Inspiring Young Readers

posted on 21 Jan 2018

Smile by Mary Hoffman

Leonardo Da Vinci’s painting that we know as the Mona Lisa is probably one of the best known artworks in the world. Even those who haven’t had the chance to see the painting in the flesh know about the legendary smile on the face of the woman sitting for the artist. There must have been acres of print dedicated to trying to describe or capture just what that facial expression tells us about the artist and the artist’s model.

In this latest offering from the Barrington Stoke stable, Mary Hoffman’s Smile  takes an engagingly different approach to the painting and its subject. The author gives us a pretty big hint about what we’re going to encounter here because she’s sub-titled here book The story of the original Mona Lisa  but this isn’t a painstaking piecing together of some fragments of history. What we get in fact is an intimate, imaginative recreation of the life and thoughts of the young woman who would become immortally famous as Mona Lisa.

The story is largely fictional but it’s based on those fragments we do know to be true and some interesting original speculation by Hoffman who gives us an insight into her research in a useful and very interesting final note at the end of the book:

I have made the story of Smile up, apart from facts of births, deaths and marriages.

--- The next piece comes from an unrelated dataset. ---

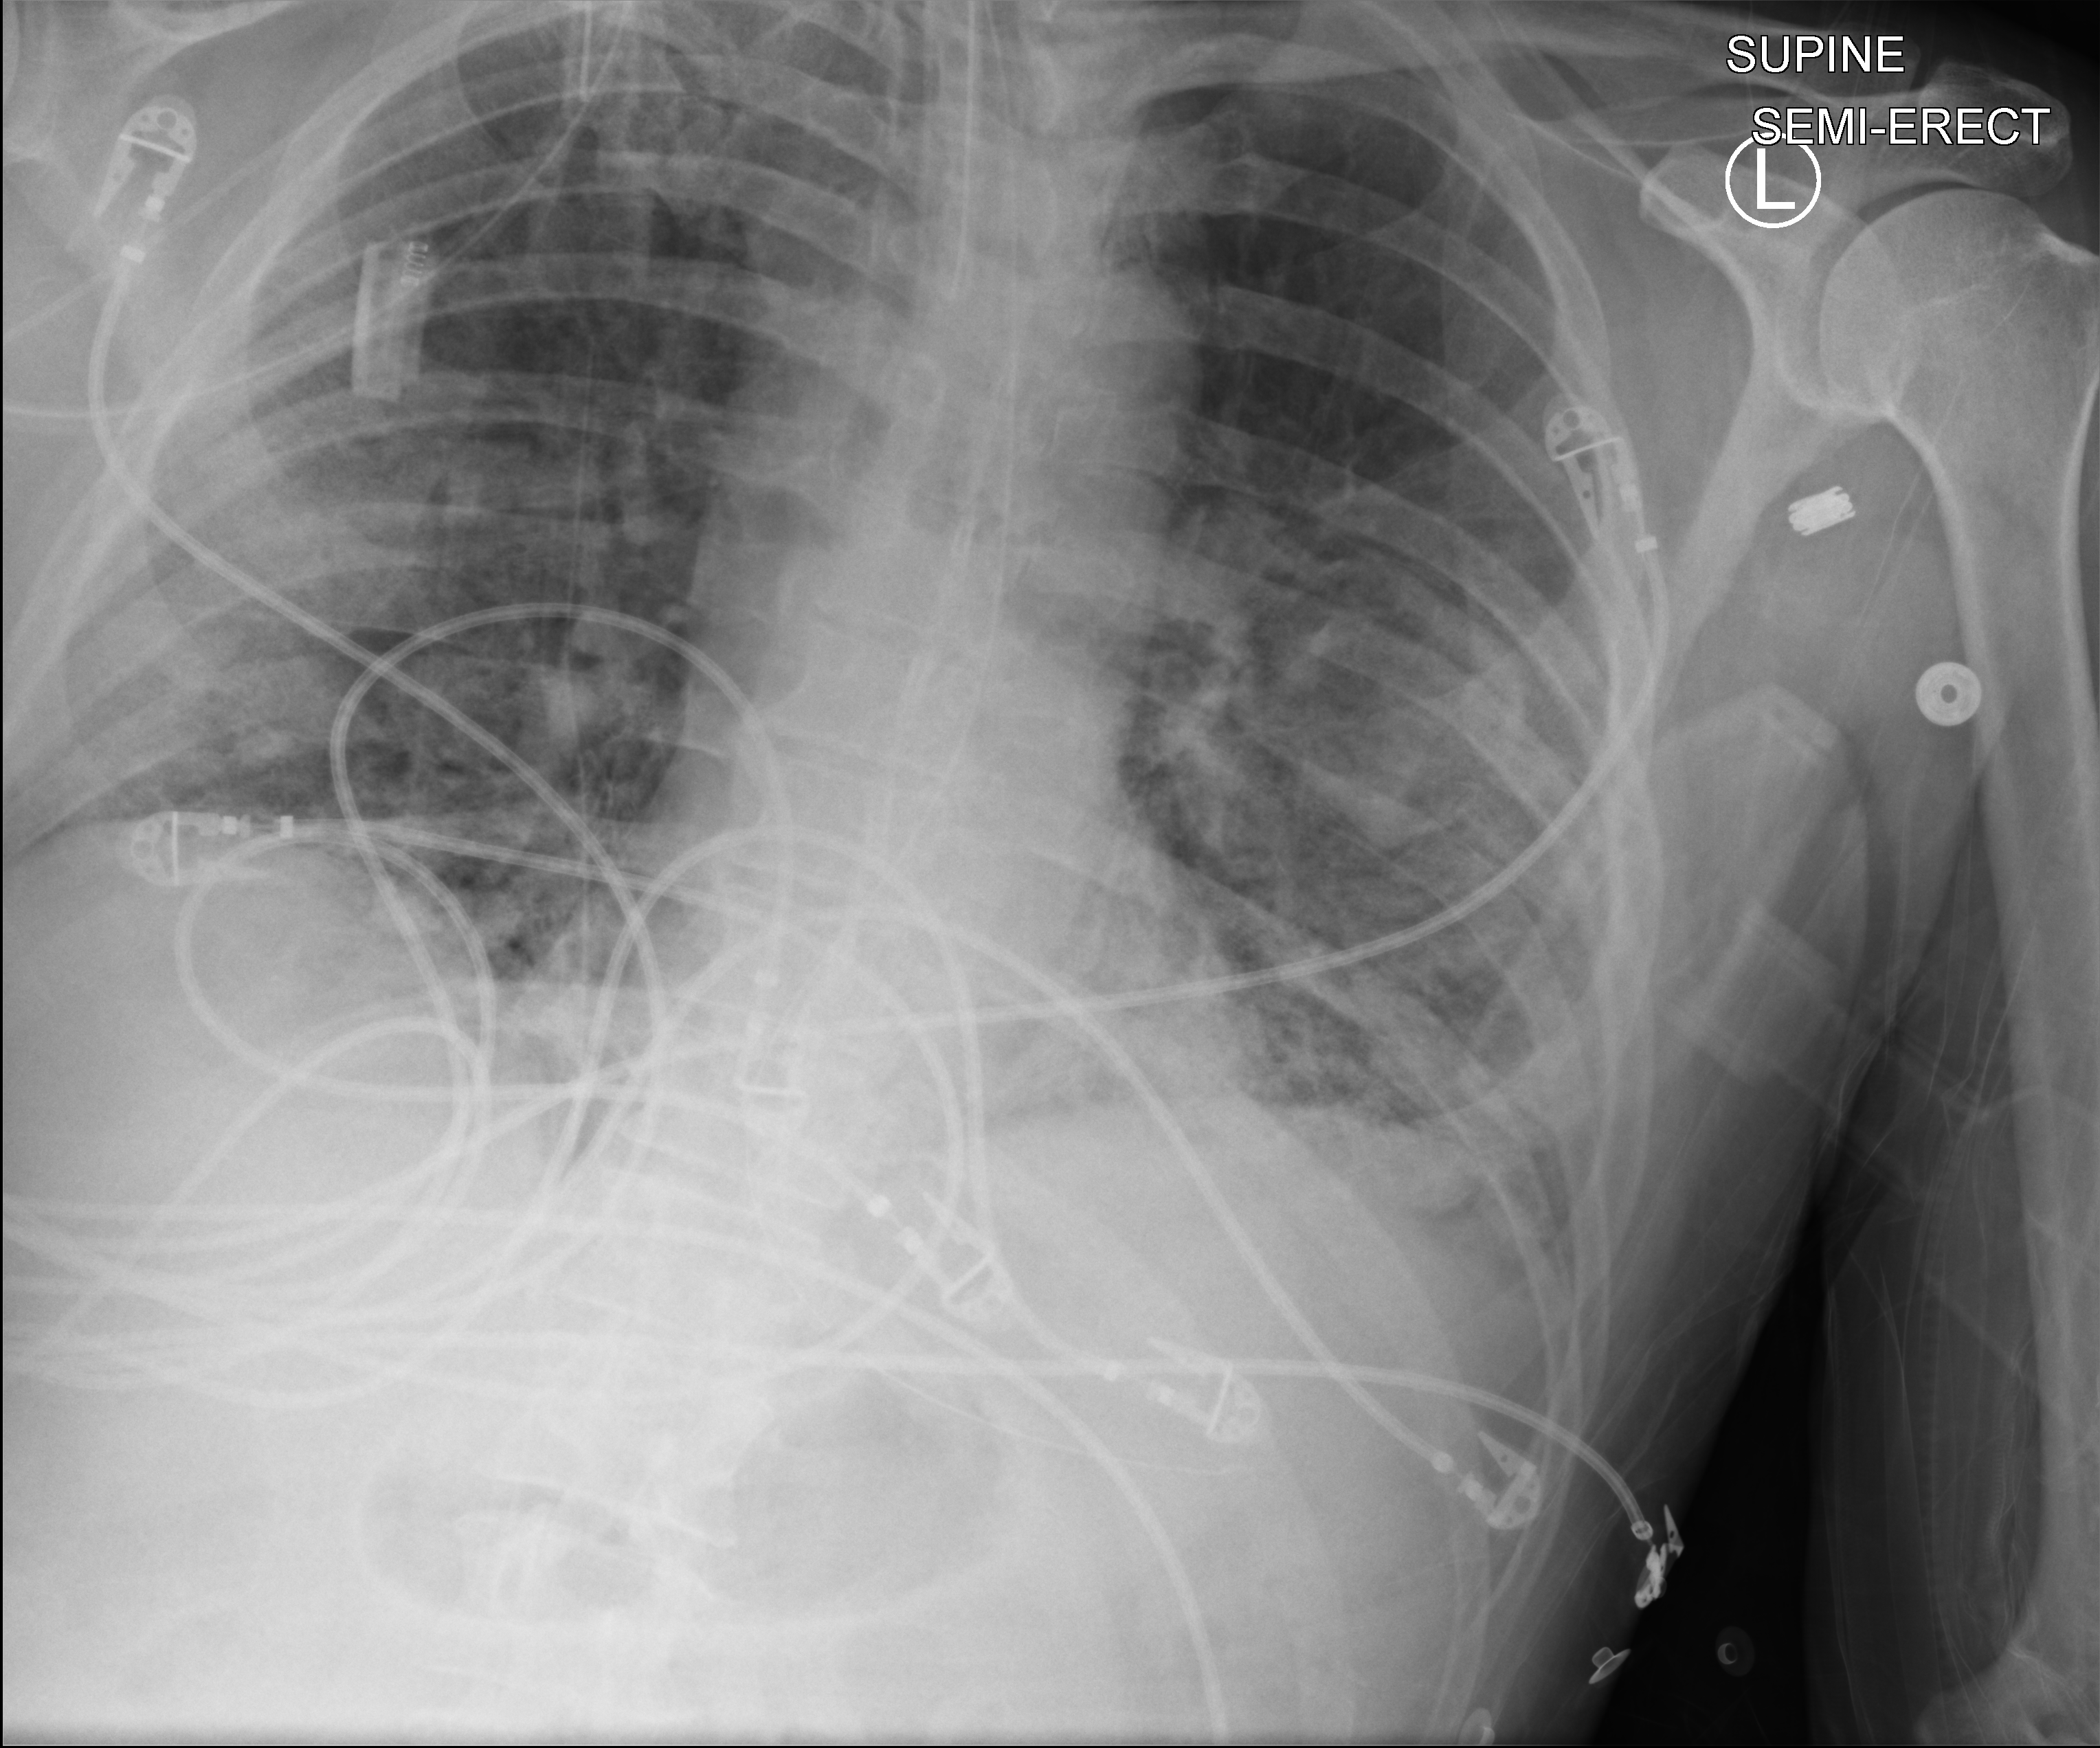
Chest X-ray (portable), anteroposterior (AP) projection. Male patient hospitalised with COVID-19, age 60–74 years.
Hospital-stay facts (about this admission, not read from this image; timing relative to this image not recorded):
- admitted to intensive care during this hospital stay: yes
- hypertension (admission record): no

You’re not going to find explosive action and thrills here. What we get is the life of a young girl who grows into a teenager, marries and, like so many women of that time, had child after child, some of who flourish and some who don’t. This is a peep into the domestic life of women growing up in late 15th century Italy (actually 1500 is a key date that Lisa’s life straddles) and Hoffman cunningly and skilfully smuggles in a whopping great history lesson that younger readers will absorb without groaning. She even manages to introduce her readers to the politics of the day – this is Florence when the Dominican friar, Savonarola, was whipping up an austere religious backlash against the blooming, mercantile Renaissance taking place in the city.

Death, disappointment and female oppression were facts of the day and Hoffman doesn’t try to dodge these issues but equally, she doesn’t dwell on them. She’s also confident enough to introduce the topic of homosexuality without feeling she has to apologise for it being there.

Of course, the climax of the book is Lisa’s time sitting for her painting once her husband had commissioned it. We also get plenty of information about the rivalry between Leonardo and Michelangelo and Hoffman allows us an insight into this by making both artists friends of Lisa and giving Leonardo a (fictional) previous meeting with ‘lovely Lisa’ when she was just a child.

This isn’t a book designed to teach history but like all the best stories it opens up a world for the reader that might otherwise seem boring or forbidding without having someone to identify with and care about.

This is history that is made to live and it’s peopled by characters from a distant time and place you can believe might have been a lot like us.